Os tios haviam-lhe deixado a loja em herança e, após a morte de ambos, com o intervalo de um mês, ela pusera-a à venda. Tivera de baixar o preço inicial; só os masoquistas e os idealistas se mostrariam interessados em salvar uma pequena loja de esquina falida, mas, no fim, conseguira um bom negócio. Guardara dez mil para si, dera o resto à filha, que há muito saíra de casa, e partira para Londres à procura de um emprego. Passada uma semana, encontrara-o, no Museu Dupayne, e soubera, quando Caroline Dupayne lhe mostrara a vivenda e ela avistara o Heath da janela do seu quarto, que finalmente regressara a casa.
Durante os anos difíceis e rigorosos da sua infância e, mais tarde, do seu curto casamento e do seu fracasso como mãe, o sonho de Londres persistira. Tanto na adolescência como depois, fortalecera-se até tomar a solidez das pedras da capital, o fulgor do sol sobre o rio Tamisa, a imponência das vastas avenidas brancas e o mistério dos estreitos atalhos que conduziam a pátios escondidos. A história e o mito tinham-se transformado numa casa e num nome e as pessoas imaginadas haviam-se tornado de carne e osso. Londres recebera-a de volta como uma das suas filhas e Tally não se sentira desapontada. Não nutrira uma ingénua expectativa de que passaria a estar sempre em segurança. A exposição do museu sobre o modo de vida no período entre as duas guerras revelava o que ela já sabia: Londres deixara de ser a capital que os seus pais haviam conhecido. A cidade onde eles tinham vivido era mais pacífica, num país mais afável. Pensava em Londres como um marinheiro podia pensar no mar; era o seu elemento natural, mas com um poder avassalador que ela encarava com respeito e prudência. Durante as excursões que fazia tanto a meio da semana como aos domingos, congeminara estratégias para se proteger. Guardava o pouco dinheiro de que necessitaria para o dia num porta-moedas muito velho, por baixo de um casaco comprido, no Inverno, ou de um casaco mais curto e leve, no Verão. Carregava às costas, numa mochila, a comida, o mapa dos autocarros e uma garrafa de água. Usava sapatos confortáveis e resistentes para as suas caminhadas e, se os seus planos incluíam uma visita demorada a uma galeria ou a um museu, levava consigo um banquinho de lona, leve e desdobrável. Com esse equipamento, passava de um quadro ao outro, incluída num pequeno grupo que ouvia as explicações dadas por especialistas da National Gallery ou da Tate, absorvendo sofregamente as informações como se bebesse goles de vinho, inebriada com a riqueza de tudo o que lhe era oferecido.

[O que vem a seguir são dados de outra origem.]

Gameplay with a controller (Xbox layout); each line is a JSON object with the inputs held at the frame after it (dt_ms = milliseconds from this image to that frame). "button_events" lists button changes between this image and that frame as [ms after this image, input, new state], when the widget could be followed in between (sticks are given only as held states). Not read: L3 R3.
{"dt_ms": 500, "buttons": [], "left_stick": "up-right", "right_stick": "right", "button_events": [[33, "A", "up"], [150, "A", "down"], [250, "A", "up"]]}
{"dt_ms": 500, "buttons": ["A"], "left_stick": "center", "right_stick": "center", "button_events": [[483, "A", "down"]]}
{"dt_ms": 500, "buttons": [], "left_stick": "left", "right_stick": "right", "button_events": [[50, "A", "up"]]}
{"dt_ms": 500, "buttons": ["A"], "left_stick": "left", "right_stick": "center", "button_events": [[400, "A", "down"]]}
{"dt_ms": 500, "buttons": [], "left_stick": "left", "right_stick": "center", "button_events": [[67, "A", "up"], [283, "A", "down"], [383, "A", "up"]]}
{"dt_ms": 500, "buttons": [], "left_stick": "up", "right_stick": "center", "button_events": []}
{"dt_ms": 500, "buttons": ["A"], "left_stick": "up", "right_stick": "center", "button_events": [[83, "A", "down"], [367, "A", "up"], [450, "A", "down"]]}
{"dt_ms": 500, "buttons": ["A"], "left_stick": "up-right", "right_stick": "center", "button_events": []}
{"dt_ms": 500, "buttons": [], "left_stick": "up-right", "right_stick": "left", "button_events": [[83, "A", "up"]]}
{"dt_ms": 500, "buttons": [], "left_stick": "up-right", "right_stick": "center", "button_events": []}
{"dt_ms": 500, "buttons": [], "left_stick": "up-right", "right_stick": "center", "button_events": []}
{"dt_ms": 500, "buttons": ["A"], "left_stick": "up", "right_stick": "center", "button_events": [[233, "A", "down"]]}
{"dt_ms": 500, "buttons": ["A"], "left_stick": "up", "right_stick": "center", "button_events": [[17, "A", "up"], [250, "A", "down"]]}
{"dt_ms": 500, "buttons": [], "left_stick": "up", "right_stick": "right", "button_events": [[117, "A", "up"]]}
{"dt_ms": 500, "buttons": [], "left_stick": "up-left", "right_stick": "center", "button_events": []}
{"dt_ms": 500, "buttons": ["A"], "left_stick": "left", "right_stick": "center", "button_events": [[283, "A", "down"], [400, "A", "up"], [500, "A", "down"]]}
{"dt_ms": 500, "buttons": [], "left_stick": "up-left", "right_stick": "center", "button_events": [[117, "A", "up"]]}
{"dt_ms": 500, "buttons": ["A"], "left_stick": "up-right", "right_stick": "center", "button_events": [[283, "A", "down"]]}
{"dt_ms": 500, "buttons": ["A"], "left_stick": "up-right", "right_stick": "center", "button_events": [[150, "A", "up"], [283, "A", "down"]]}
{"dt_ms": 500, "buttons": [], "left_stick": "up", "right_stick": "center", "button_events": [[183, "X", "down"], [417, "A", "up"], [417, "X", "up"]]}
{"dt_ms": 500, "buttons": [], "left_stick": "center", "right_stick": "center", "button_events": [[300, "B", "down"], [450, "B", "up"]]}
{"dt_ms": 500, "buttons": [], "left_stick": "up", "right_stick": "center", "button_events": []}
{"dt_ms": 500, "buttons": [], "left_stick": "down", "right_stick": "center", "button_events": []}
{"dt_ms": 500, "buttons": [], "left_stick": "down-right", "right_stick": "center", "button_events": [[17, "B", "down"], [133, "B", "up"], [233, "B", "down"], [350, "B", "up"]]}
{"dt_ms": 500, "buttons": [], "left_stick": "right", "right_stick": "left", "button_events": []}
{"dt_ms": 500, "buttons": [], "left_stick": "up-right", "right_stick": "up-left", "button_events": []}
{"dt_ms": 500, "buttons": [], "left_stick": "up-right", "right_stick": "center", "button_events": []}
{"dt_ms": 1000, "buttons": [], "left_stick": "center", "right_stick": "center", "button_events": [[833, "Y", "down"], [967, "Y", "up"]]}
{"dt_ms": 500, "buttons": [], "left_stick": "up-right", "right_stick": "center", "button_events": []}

Na maioria dos domingos, ia à igreja para apreciar, em silêncio, a música, a arquitectura e a liturgia, numa experiência mais estética do que religiosa, mas descobrindo, por outro lado, na ordem e no ritual, a satisfação de uma necessidade desconhecida. Fora educada como membro da Igreja Anglicana e os tios haviam-na enviado às aulas de doutrina da paróquia local, dadas aos domingos, de manhã e à tarde. Ia sempre sozinha. Os tios trabalhavam quinze horas por dia na sua tentativa desesperada de obter lucro da pequena loja, e os seus domingos eram marcados pela exaustão. O código moral por que se regiam era o do asseio, da respeitabilidade e da prudência. A religião era para quem tinha tempo para isso, um capricho da classe média. Agora, Tally entrava nas igrejas de Londres com a mesma curiosidade e expectativa com que entrava nos museus. Sempre acreditara para sua surpresa que Deus existia, mas duvidava que Ele se comovesse com a adoração do homem ou com as atribulações e extraordinárias extravagâncias e bizarrias do ser que criara à Sua imagem e semelhança.
Todas as tardes regressava à vivenda, situada na orla do Heath. Era o seu santuário, o local de onde ela se aventurava a sair e para onde regressava, cansada mas feliz. Nunca conseguia fechar a porta sem uma sensação de ânimo renovado. A religião, tal como ela a praticava, e as orações nocturnas que ainda fazia estavam enraizadas num sentimento de gratidão. Até então, sentira-se só mas nunca solitária; agora, era uma mulher solitária que nunca se sentia só.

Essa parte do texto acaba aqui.